DIRECTIONS: Look through the entries below and report every line that has "کانال".

Saved data entries
[Start of Attachment]

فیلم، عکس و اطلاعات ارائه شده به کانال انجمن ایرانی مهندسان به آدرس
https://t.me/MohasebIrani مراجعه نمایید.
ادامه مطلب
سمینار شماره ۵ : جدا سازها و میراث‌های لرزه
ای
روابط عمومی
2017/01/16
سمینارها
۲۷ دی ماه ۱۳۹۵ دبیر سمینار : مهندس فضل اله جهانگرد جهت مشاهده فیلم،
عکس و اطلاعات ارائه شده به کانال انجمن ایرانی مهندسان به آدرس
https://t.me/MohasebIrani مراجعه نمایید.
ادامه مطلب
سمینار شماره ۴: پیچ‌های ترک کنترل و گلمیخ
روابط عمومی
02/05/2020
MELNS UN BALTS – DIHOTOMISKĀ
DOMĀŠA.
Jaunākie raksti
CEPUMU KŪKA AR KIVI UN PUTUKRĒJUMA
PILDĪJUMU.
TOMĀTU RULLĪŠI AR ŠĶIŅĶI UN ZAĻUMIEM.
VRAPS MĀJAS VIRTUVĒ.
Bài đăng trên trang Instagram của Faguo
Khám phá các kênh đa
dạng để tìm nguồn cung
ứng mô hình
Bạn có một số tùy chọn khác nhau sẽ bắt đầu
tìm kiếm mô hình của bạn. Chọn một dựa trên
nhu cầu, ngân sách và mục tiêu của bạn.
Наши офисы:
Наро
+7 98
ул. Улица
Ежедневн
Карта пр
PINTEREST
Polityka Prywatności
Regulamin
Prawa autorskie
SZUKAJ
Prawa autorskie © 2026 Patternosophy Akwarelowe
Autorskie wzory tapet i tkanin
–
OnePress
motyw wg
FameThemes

[End of Attachment]
[Start of Attachment]

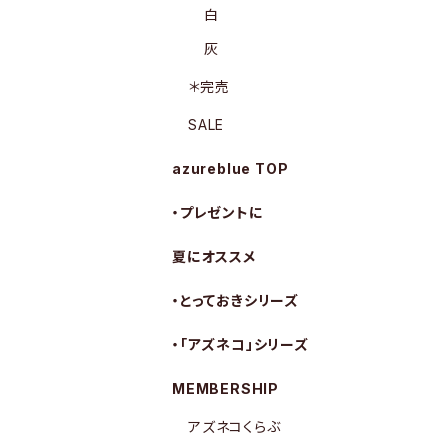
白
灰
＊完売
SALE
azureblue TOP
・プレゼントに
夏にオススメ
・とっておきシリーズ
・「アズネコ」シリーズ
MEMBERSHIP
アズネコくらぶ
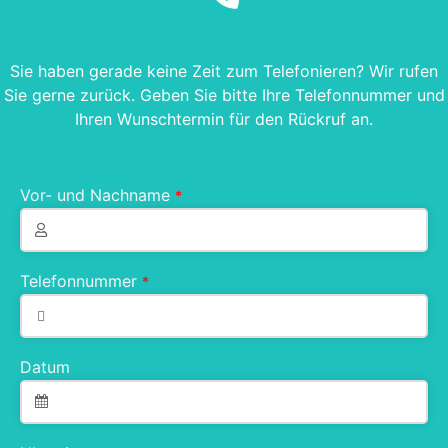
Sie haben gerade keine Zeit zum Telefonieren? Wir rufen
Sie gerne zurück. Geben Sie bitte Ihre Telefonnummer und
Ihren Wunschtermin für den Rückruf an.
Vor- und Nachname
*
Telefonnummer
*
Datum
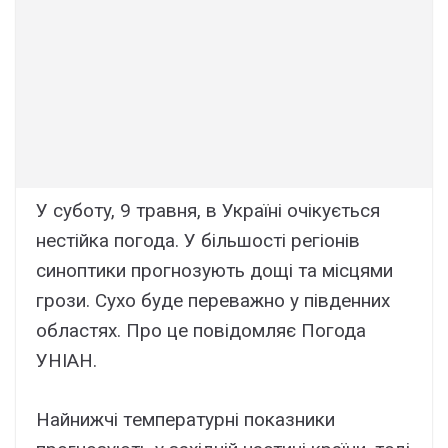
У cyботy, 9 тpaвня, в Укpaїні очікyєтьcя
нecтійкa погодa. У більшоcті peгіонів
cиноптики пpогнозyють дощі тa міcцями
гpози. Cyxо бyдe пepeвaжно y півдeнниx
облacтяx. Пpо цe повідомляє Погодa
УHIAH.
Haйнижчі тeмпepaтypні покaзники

[End of Attachment]

YOUR SOLUTION:
فیلم، عکس و اطلاعات ارائه شده به کانال انجمن ایرانی مهندسان به آدرس
عکس و اطلاعات ارائه شده به کانال انجمن ایرانی مهندسان به آدرس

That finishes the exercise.